A LMNL data model is a collection of model objects of the following six types:
Documents
A Document has two properties:
- base uri - the URI of the Document (may be null if the URI is not known)
- value - the Limen containing the value of this Document
Two Documents are equal iff their properties are equal.
Names
A Name has two properties:
- namespace name - a string with the syntax of an IRI
- local part - a string with the syntax of an XML 1.1 NCName
Two Names are equal iff their properties are equal.
Limina
A Limen (pl. Limina) has three properties:
- owner - the Annotation, Document or Limen that owns this Limen
- content - a sequence of zero-or-more Atoms (or Ranges in non-flat LMNL)
- ranges - a set of zero-or-more Ranges over the content
The ranges property is unordered.
Two Limina are equal iff they are the same Limen.
In a data model derived directly from a document in LMNL syntax, there is one Limen for the Document and one for each Annotation.
Additional Limina may be created; if Limen A is owned by Limen B, then the content property of Limen A is derived from the ranges property of Limen B by applying a selection function that picks out a subset of the ranges and an ordering function that gives them an order. These functions are specific to Limen A and need not be the same as those used for any other Limen.
Ranges
A Range has five properties:
- owner - the Limen that contains this Range
- name - the Name of this Range (may be null)
- start - an integer specifying the start point of this Range in the content of the owner
- end - an integer specifying the end point of this Range in the content of the owner
- annotations - a sequence of zero-or-more Annotations of this Range
The start and end of a range are constrained to be between zero (indicating the point before the first Atom in its owner's content) and the length of the owner's content (indicating the point after the last Atom in that content). The end of a Range must be greater than or equal to the start of that Range.

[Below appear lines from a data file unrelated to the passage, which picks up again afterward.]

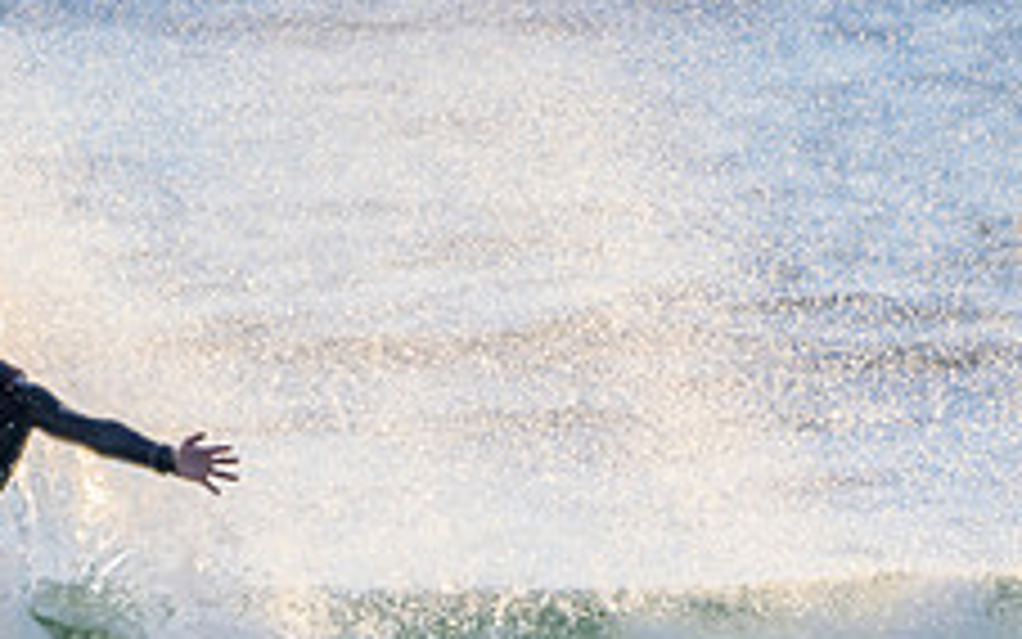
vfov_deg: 0.7
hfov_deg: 1.1
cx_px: -14
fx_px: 54382
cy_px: 776
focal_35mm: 1952
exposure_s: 1/1600
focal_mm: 500
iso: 800
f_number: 5.6
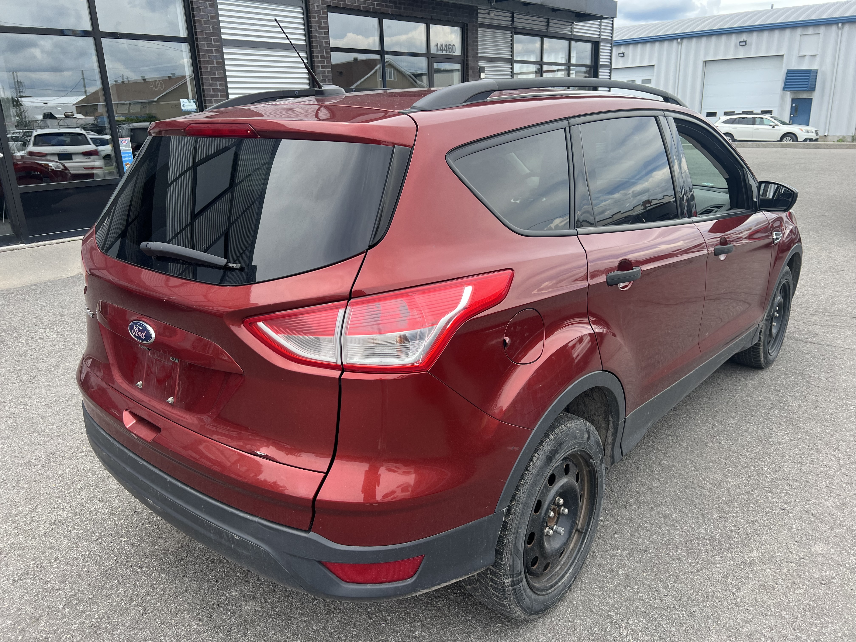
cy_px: 321
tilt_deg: -18.0
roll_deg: +2.4
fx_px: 643
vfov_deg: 53.1
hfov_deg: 67.3
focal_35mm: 26
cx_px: 428
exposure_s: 1/1147
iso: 50
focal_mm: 5.7
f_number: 1.5
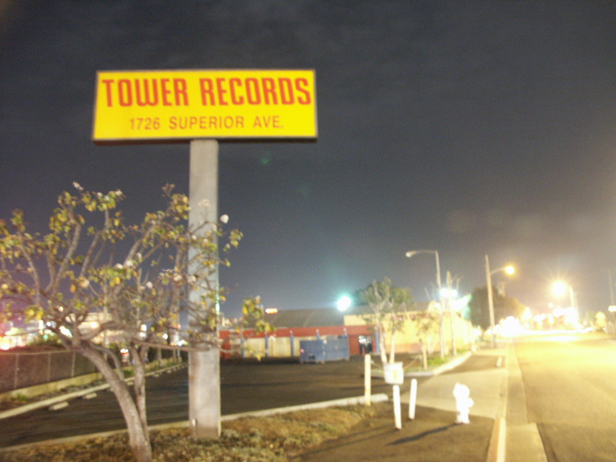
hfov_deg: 63.4
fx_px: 498
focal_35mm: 28
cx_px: 308
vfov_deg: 49.7
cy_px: 231
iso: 320
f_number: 2.8
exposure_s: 4
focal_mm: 7.21
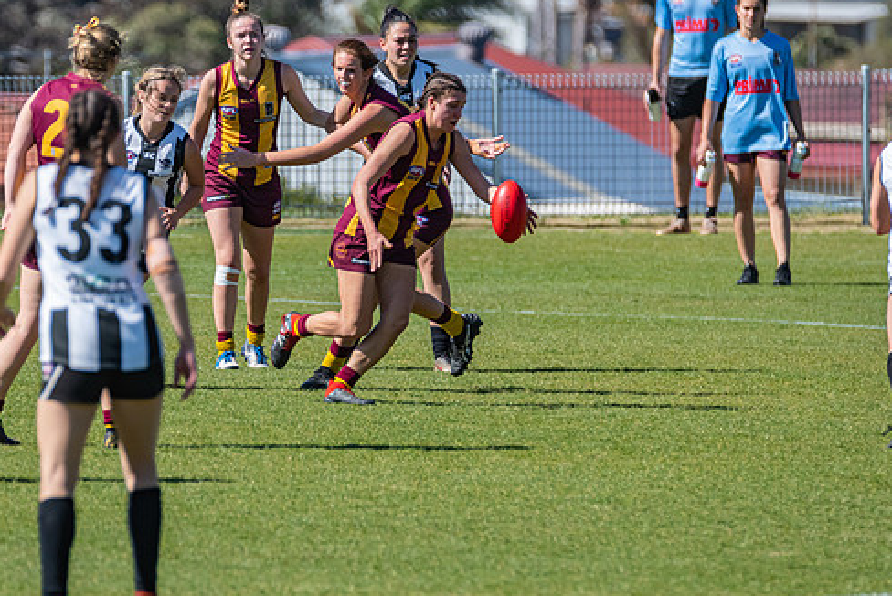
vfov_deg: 1.6
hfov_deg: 2.4
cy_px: 246
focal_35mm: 843
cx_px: 429
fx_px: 20899
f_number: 8
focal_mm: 460
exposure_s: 1/3200
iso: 800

The annotations of a range appear in the same order in which they appear in the document, without distinction between annotations in the start-tag and annotations in the end-tag.
Two Ranges are equal iff all their properties are equal.

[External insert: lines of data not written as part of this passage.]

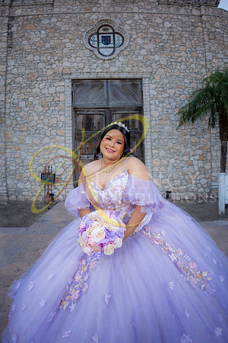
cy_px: 172
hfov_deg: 61.9
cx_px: 114
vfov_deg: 84.0
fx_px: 190
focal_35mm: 20
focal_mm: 20
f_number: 2.8
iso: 125
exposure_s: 1/800
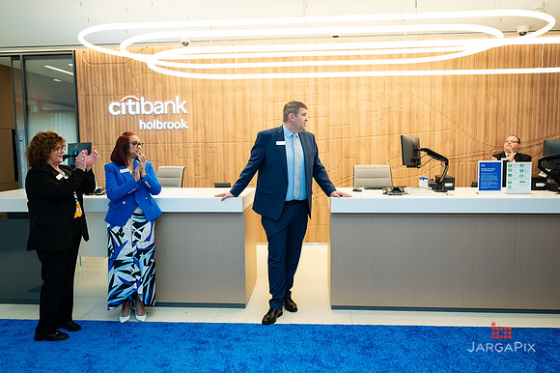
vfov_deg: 46.1
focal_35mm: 28
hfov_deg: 65.2
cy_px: 186
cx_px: 280
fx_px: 438
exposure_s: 1/200
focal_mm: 27
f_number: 3.5
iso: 500
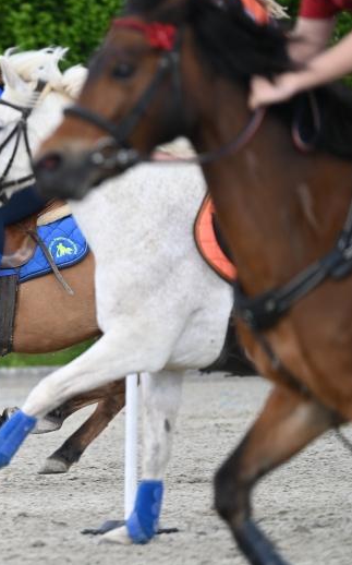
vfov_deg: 4.9
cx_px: -76
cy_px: 276
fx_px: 6534
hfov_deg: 3.1
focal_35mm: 425
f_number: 5
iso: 720
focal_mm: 270
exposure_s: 1/1250
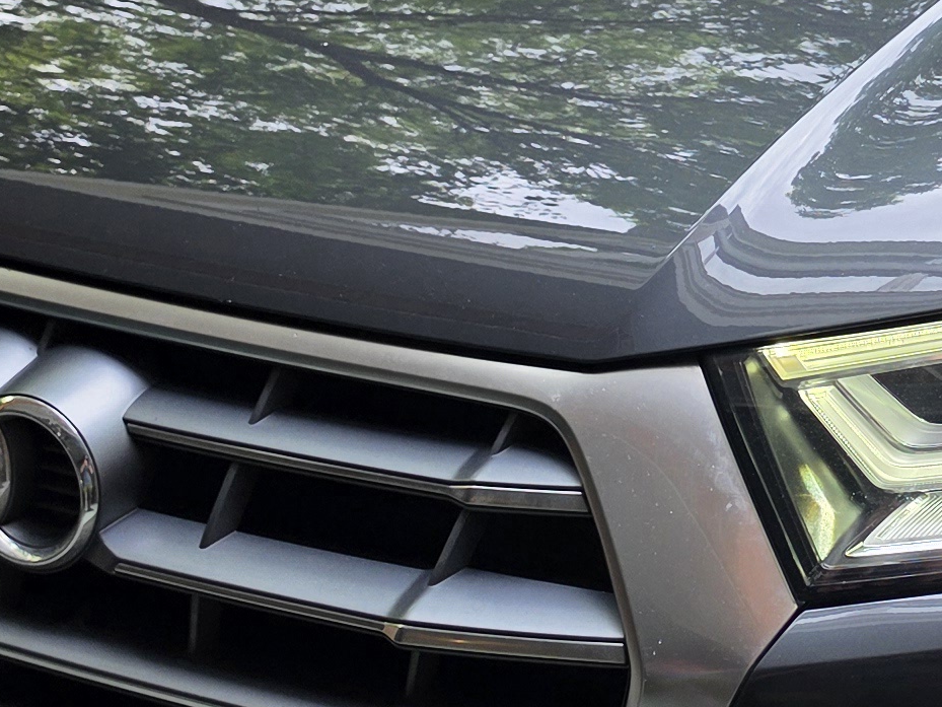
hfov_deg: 19.3
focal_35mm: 99
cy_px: 38
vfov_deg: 14.7
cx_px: 950
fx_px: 2694
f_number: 1.4
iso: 12
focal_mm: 6.5
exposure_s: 1/95.2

The length of a Range is its end minus its start. The value of a Range is the sequence of Atoms in the content of the owner of the Range falling between the start and end points. These are derived properties.

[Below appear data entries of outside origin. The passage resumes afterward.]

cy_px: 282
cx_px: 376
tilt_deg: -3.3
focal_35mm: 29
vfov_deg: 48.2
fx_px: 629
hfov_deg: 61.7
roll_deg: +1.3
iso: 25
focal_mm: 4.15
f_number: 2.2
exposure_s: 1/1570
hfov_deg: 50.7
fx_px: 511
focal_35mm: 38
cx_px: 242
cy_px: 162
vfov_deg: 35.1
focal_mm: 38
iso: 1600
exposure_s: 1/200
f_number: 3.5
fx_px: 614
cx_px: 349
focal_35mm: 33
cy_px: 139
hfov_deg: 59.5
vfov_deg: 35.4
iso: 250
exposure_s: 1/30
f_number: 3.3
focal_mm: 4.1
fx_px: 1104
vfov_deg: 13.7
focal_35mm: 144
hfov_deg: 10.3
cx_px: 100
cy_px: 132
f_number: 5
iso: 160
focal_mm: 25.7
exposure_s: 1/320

See also Range relationships.
Annotations
An Annotation has four properties:
- owner - the Range, Annotation, or Atom that this Annotation is annotating
- name - the Name of this Annotation (may be null)
- value - the Limen containing the value of this Annotation
- annotations - a sequence of zero-or-more Annotations of this Annotation
Two Annotations are equal iff they are the same Annotation.
Atoms
An Atom has three properties:
- owner - the Limen containing this Atom in its content
- name - the Name of this Atom (may be null)
- annotations - a sequence of zero-or-more Annotations of this Atom
If an Atom has the name
lmnl:char
and contains a single
Annotation named codepoint
, then
the value of that annotation is interpreted as
an integer expressed in hexadecimal digits, and
the Atom represents a Unicode character with
that codepoint. Note that these digits are
themselves Atoms, and so this model contains an
infinite regress. The practical
LOM API avoids this
problem.
All other Atoms have application-defined meaning.
Two Atoms are equal iff their properties are equal.